For DB access, use an account with the correct access level you want to grant.

For SSH, you can either use a specific account created for the AI, and limit it's access to what you want it to do, although that is a bit trickier than DB limits. You can also use something like ForceCommand in SSHD config (or command= in your authorized_keys file) to only grant access to a single command (which could be a wrapper around the commands you want it to be able to access).

This does somewhat limit the flexibility of what the AI can deal with.

My actual suggestion is to change the model you are using to control your servers. Ideally, you shouldn't be SSHing to servers to do things; you should be controlling your servers via some automation system, and you can just have your AI modify the automation system. You can then verify the changes it is making before committing the changes to your control system. Logs should be collected in a place that can be queried without giving access to the system (Claude is great at creating queries in something like ElasticSearch or OpenSearch).

Tell claude that you have to manually review every single command, and this is very expensive. It will pivot to techniques that achieve tasks with many fewer commands / lines of code. Then, actually review each command (with a pretty fine toothed comb if this is production lmao)
This is not possible, because systems like "Claude Code" are inherently and fundamentally insecure. Only for models which are open source and with some serious auditing, does the possibility of security even appear.

Also, about those specific commands:

* `cat` can overwrite files. * `SELECT INTO` writes new data.

I build MCP servers that limit the LLM to specific commands.
Only give LLMs SSH access to a machine that you wouldn’t mind getting randomly thrown into the ocean at any moment.
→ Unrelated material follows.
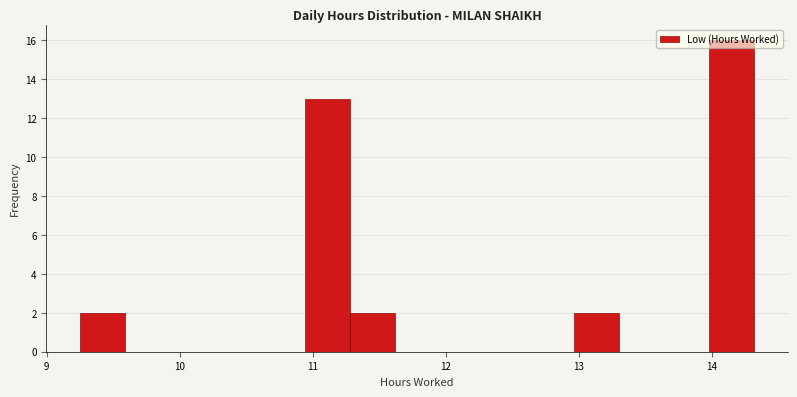

Read against the x-axis, roughly where is the centre of the tallest bar?

14.2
Easy peasy
For ssh/shell - set up a regular user, and add capabilities via group membership and/or doas (or sudo).

You want to limit access to files (eg: regular user can't read /etc/shadow or write to /bin/doas or /bin/sh) - and maybe limit some commands (/bin/su).
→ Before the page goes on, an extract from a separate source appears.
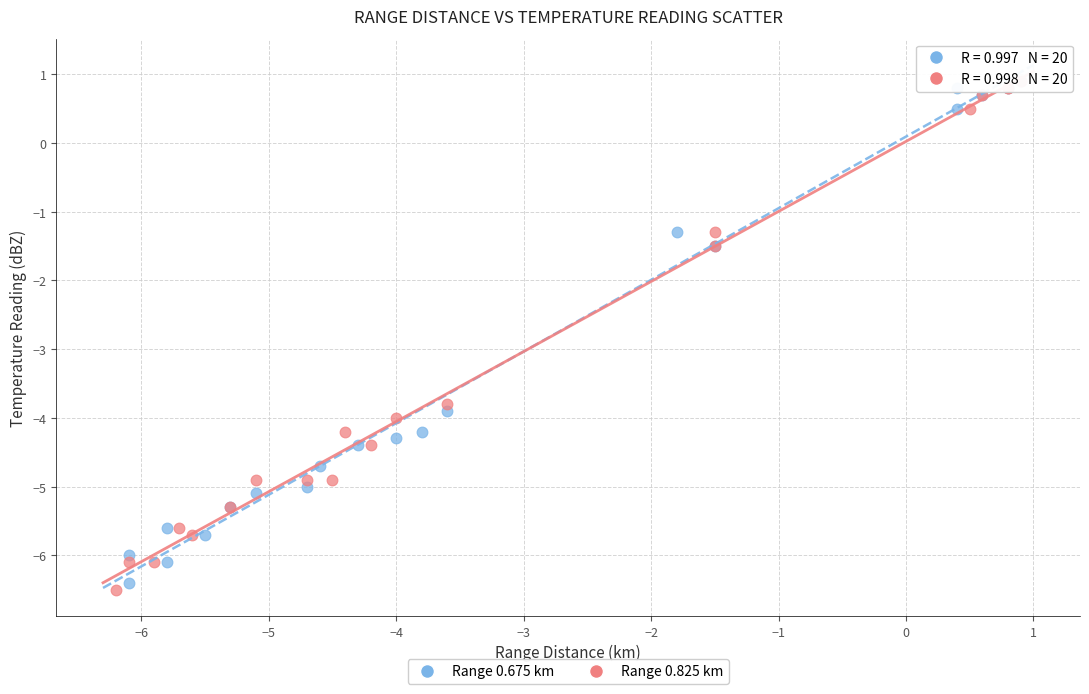

Which series has the widest spread of Y values?

Range 0.825 km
We build DoltDB, which is a version-controlled SQL database. Recently we've been working with customers doing exactly this, giving an AI agent access to their database. You give the agent its own branch / clone of the prod DB to work on, then merge their changes back to main after review if everything looks good. This requires running Dolt / Doltgres as your database server instead of MySQL / Postgres, of course. But it's free and open source, give it a shot.

https://github.com/dolthub/dolt

Appropriate fine grained permissions, or a readonly copy.

This is nothing new; it’s the logical thing for any use case which doesn’t need to write.

If there is data to write, convert it to a script and put it through code review, make sure you have a rollback plan, then either get a human or non-AI automation tooling to run it while under supervision/monitoring.

Again nothing new, it’s a sensible way to do any one-off data modification.

in posix compatible systems (linux)

adduser llm su llm

There you go. Now you can run commands quite safely. Add or remove permissions with chmod chown and chgrp as needed.

If you need more sophisticated controls try extensions like acl or selinux.

In windows use its builtin use, roles and file permission system.

Nothing new here, we have been treating programs as users for decades now.